Ébénistes français du xviiie s., d’origine allemande.
Le nom d’Œben s’attache à l’un des chefs-d’œuvre de l’ébénisterie française du xviiie s., le bureau de Louis XV, aujourd’hui replacé dans la chambre du roi, à Versailles. Son auteur, Jean François Œben (Ebern, Franconie, v. 1720 - Paris 1763), apprit dans son pays natal l’ébénisterie, la marqueterie, la mécanique et la serrurerie. En 1749, il est à Paris, où il épouse une sœur de l’ébéniste Roger Vandercruse dit Lacroix (1728-1799). Il travaille dans l’atelier d’André Charles Boulle, fils du grand Boulle*, et portant le même prénom, dans la galerie du Louvre. Le joaillier Lazare Duvaux lui commande sept cadres marquetés pour la marquise de Pompadour, qui lui fait obtenir la charge d’ébéniste du roi pour la manufacture des Gobelins. Œben s’y installe en 1754 ; le local devient trop exigu : en 1756, Œben obtient un large établissement à l’Arsenal. Il est remarquable que, attaché à la maison royale et soustrait par ce titre aux inspecteurs de la maîtrise parisienne, il ait, en 1761, sollicité des lettres qui l’y agrégeaient : sans doute son appartenance à la communauté pouvait-elle faciliter son activité commerciale. La Cour et la Ville faisaient appel à son talent.
Le Louvre affecte une salle entière à ses meubles, dont l’un, une table de milieu à la haute ceinture marquetée de « cubes sans fond », impose à l’admiration son élégance unie à la majesté. Avec elle voisine un petit meuble qui, fermé, présente la figure d’une commode et qui, par l’action d’une manivelle, fait émerger de son caisson un serre-papiers, tandis que s’en détachent un marchepied et une table de lit. Ce curieux combinat s’appelait table à la Bourgogne. Selon toute apparence, Œben désignait par cette expression ses meubles à machinerie. En 1760, il avait construit pour le jeune duc de Bourgogne, paraplégique, un fauteuil mécanique, exhaustible, dirigeable et muni de tablettes articulées. Peut-être cette réussite est-elle à l’origine de la commande que l’Administration fit au maître, la même année, du célèbre bureau du roi. Formé de « lattes mouvantes » collées sur une toile forte, le dessus de ce bureau s’ouvre en s’enroulant autour d’un axe logé derrière le serre-papiers. Œben mourut avant d’avoir mis au point la combinaison de contrepoids, qui demanda six ans d’expériences à son auxiliaire et successeur, Riesener*. Le chef-d’œuvre ne fut livré qu’en 1769. Il n’en est pas moins, pour la conception, le dessein général et le dispositif des bronzes qui le décorent, l’œuvre d’Œben.

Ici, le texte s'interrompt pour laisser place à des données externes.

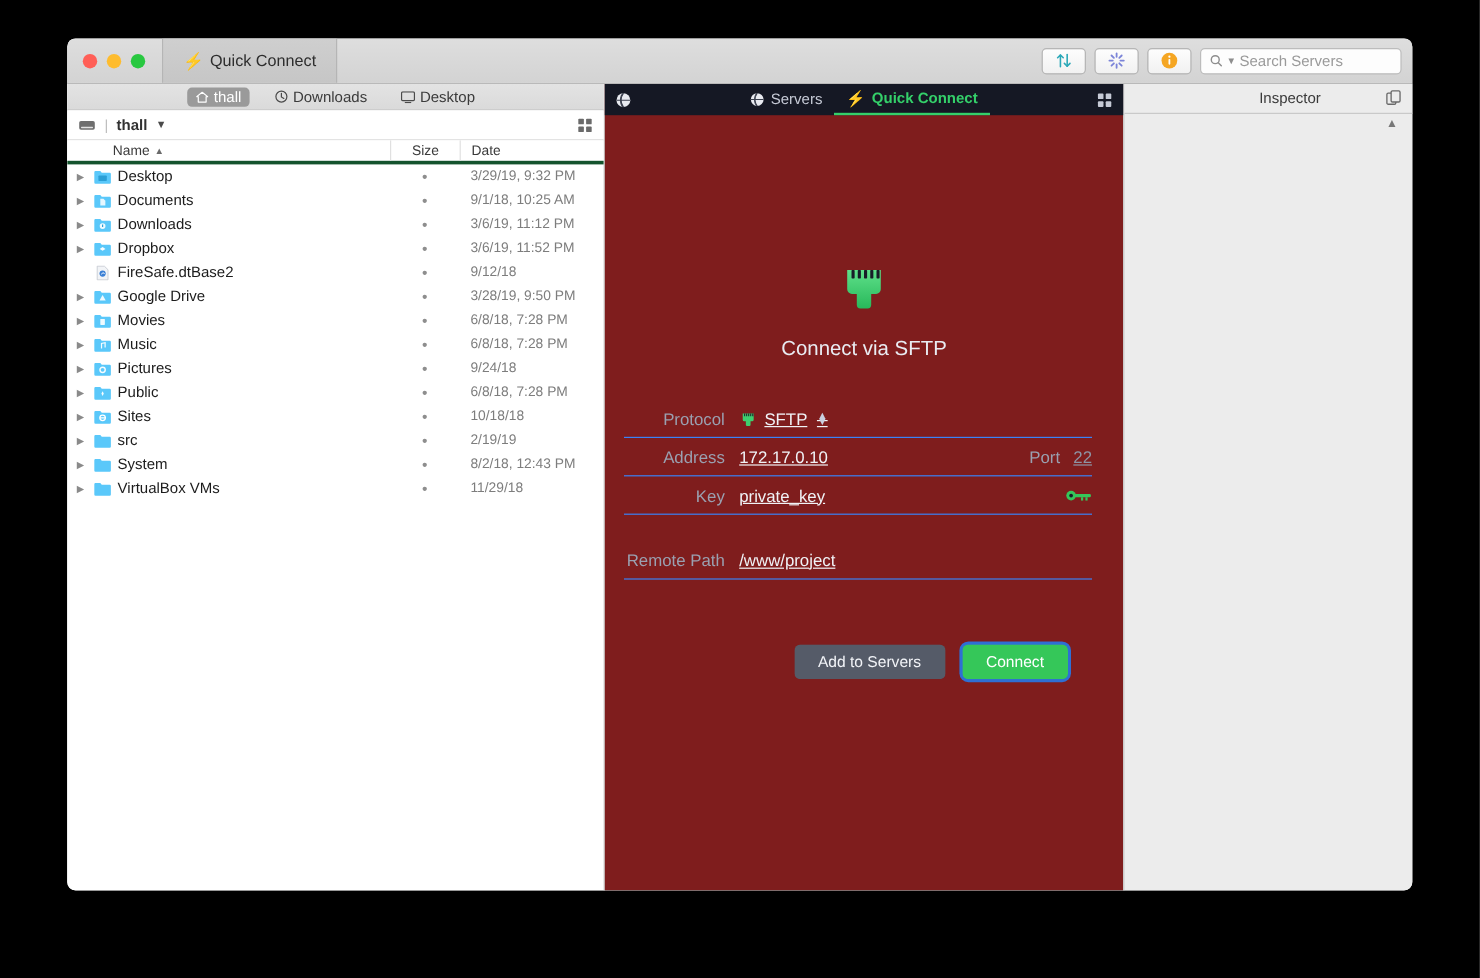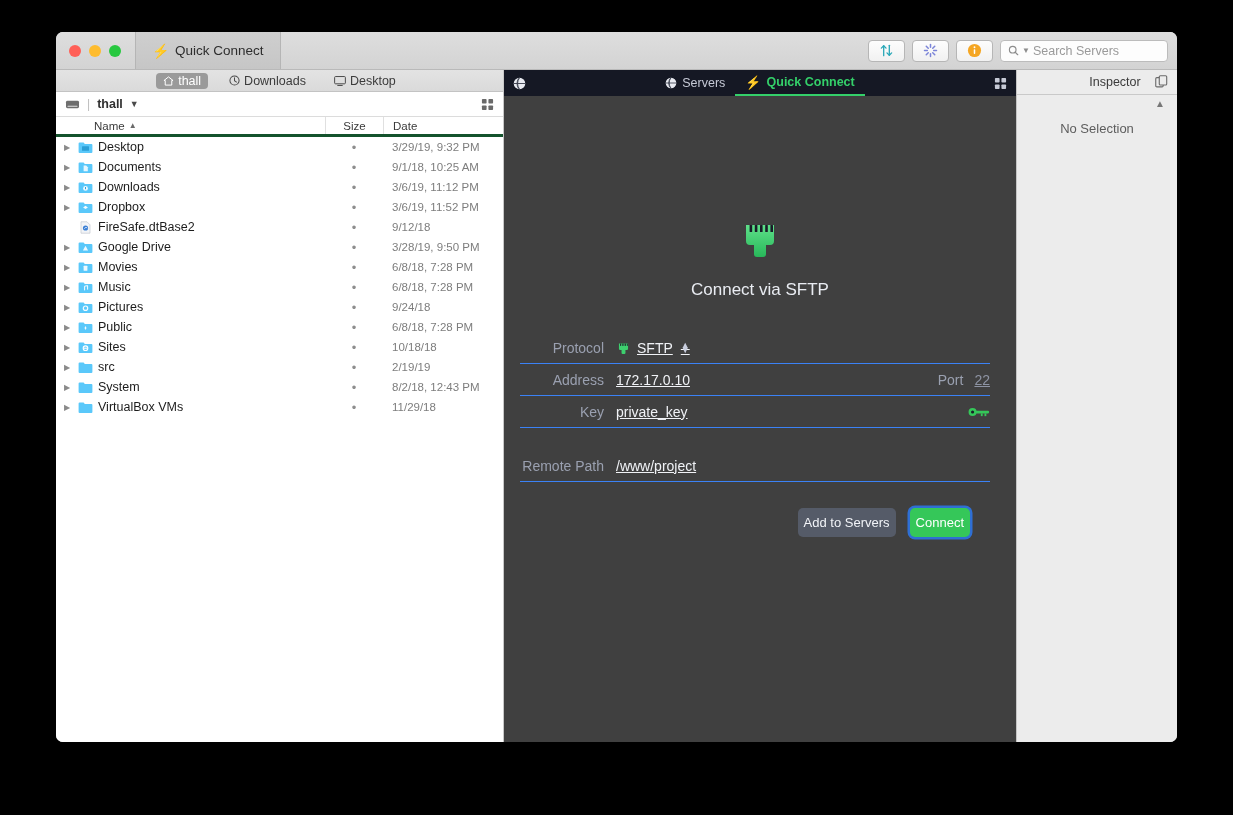--- a/index.html
+++ b/index.html
@@ -125,8 +125,8 @@
 
   
   .center {
-    width: 512px;
-    background: #404040;
+    width: 432px;
+    background: #7f1d1d;
     display: flex; flex-direction: column;
   }
   .dtabs {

Jean François avait un frère cadet, Simon († v. 1786 Paris), que son éclatante renommée éclipsa injustement. Simon a collaboré longtemps avec son aîné. Il était l’époux d’une autre sœur de Vandercruse et fut le successeur de son frère dans l’atelier des Gobelins. Les jurés-gardes de la maîtrise n’avaient donc aucun droit de contrôle sur sa production ; néanmoins, comme Jean François, Simon acquiert le brevet en 1764 et deviendra juré en 1770 pour les deux années réglementaires. On a trace d’ouvrages à lui commandés par Mme de Pompadour, donc avant 1764. Les musées français n’ont rien de ce maître, que l’Almanach Dauphin de 1772 présente comme l’un des plus fameux de la communauté parisienne. Mais le South Kensington Museum de Londres possède une belle table marquetée, chantournée à toutes faces, au dessus divisé en trois panneaux, dont les deux externes coulissent pour découvrir des « caves ». Plusieurs collections parisiennes ont recueilli de petits meubles toujours originaux de forme et soignés d’exécution.
G. J.
➙ Louis XV (styles Régence et) / Louis XVI et Directoire (styles).